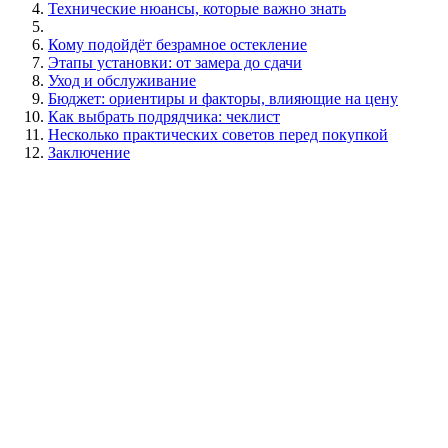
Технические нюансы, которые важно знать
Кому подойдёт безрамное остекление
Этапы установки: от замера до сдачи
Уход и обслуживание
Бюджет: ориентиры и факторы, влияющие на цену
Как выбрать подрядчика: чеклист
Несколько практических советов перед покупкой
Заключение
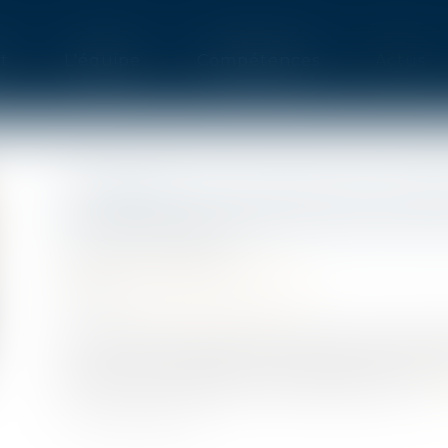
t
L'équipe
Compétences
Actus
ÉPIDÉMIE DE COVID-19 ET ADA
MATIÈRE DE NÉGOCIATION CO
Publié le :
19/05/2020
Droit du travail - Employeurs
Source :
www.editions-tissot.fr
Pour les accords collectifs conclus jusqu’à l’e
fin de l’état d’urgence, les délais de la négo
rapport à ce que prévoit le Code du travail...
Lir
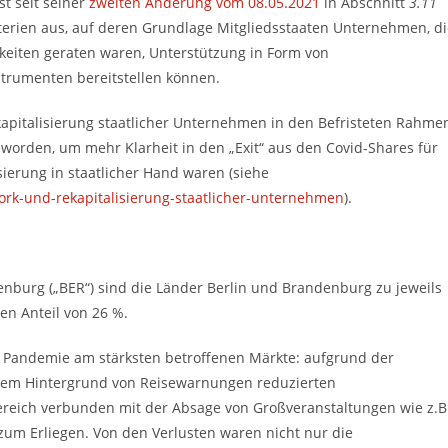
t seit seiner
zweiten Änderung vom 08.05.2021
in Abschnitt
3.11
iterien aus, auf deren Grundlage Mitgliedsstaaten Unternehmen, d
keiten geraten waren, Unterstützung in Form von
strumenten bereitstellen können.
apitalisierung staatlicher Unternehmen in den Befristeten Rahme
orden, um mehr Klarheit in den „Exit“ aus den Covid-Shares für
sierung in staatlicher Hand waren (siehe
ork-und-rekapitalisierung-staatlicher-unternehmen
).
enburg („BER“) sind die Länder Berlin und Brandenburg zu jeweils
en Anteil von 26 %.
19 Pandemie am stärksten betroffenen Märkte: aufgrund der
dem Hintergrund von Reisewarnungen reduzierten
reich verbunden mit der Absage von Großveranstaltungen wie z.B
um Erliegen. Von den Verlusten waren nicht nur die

= = = = = = =

* [What the task asks] Using the records above, select and copy every line that has the word "waren".

* [The answer]
keiten geraten waren, Unterstützung in Form von
sierung in staatlicher Hand waren (siehe
um Erliegen. Von den Verlusten waren nicht nur die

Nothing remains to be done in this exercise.